- Fisker shares jumped 30% on Monday following updates from the EV maker.
- The company said it expects to make a profit this year and it reached a deal for access to charging stations in North America.
- Reservations for its Ocean SUV rose in the fourth quarter.
Fisker shares shot up by a third Monday as a profitability call by the electric vehicle maker and an agreement for charging stations appeared to take precedence over a quarterly loss that missed expectations.
The stock jumped as much as 36% to $7.75, a more than two-week high, then pared the advance to close by a still-hefty 30% at $7.41.
The surge came after the release of the company’s fourth-quarter financial results. In it, Fisker reiterated its 2023 production target of up to 42,400 units, offering a contrast to last week’s weak production goal from EV rival Lucid as it deals with supply-chain problems.
Fisker also said it had about 65,000 reservations for its Ocean SUV, up from 62,000 at the end of October.
In addition, management forecast “potentially positive” earnings before interest, taxes, depreciation, and amortization for 2023.

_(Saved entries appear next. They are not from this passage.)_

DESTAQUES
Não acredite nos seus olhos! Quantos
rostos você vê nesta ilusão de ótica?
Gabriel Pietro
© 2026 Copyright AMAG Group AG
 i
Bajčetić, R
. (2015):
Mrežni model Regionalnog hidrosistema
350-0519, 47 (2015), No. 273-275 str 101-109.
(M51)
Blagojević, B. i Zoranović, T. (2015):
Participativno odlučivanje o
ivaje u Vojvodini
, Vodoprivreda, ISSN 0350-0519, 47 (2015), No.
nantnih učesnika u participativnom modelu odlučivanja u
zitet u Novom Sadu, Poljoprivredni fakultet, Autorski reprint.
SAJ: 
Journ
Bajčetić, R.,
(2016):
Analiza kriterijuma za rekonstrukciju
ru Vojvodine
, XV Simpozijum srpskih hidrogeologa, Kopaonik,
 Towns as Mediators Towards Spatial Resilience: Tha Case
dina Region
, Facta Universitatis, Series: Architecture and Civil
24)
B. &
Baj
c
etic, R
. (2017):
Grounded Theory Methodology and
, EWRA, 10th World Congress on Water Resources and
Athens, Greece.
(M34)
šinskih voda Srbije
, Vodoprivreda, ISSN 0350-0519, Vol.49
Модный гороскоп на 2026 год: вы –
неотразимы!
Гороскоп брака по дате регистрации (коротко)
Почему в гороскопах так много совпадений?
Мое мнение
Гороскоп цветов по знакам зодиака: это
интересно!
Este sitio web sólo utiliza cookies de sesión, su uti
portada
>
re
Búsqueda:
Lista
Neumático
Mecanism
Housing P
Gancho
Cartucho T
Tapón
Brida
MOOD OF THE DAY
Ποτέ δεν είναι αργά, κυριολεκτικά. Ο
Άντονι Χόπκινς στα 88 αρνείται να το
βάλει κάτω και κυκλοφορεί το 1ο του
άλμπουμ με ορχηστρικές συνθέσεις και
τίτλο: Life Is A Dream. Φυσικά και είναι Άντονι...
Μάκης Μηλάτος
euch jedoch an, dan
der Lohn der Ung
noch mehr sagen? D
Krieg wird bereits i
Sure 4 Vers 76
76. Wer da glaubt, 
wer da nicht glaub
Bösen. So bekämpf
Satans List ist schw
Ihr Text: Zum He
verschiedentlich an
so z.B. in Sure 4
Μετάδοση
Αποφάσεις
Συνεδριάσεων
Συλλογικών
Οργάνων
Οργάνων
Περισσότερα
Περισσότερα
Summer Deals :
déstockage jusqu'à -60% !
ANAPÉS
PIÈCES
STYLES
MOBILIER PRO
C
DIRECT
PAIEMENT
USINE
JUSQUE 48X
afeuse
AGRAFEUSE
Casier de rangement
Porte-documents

“Our reservations keep rising. We’re going to have a profit this year, which is very unusual for a startup EV company,” CEO Henrik Fisker said on Fox Business on Monday.
The company also said Monday it has a deal with ChargePoint under which Fisker EV owners will have access to more than 210,000 active ports and more than 400,000 roaming ports in North America.
Referring to rival Tesla, Fisker told Fox Business the company run by Elon Musk has 7,000 chargers in the US. For its part, Tesla says it has more than 40,000 Superchargers worldwide.
“ChargePoint and their affiliates has 400,000…so I think it’s definitely game-changer. It’s going to be super-easy for you to charge your Fisker Ocean,” Fisker said.
Fisker did post a per-share loss of $0.54 a share for the fourth quarter, wider than the loss of $0.47 a share a year ago and worse than the loss of $0.41 a share expected in a FactSet poll of analysts.
Fisker’s stock’s value was hit hard last year, with its market capitalization knocked back 51% to $2.26 billion.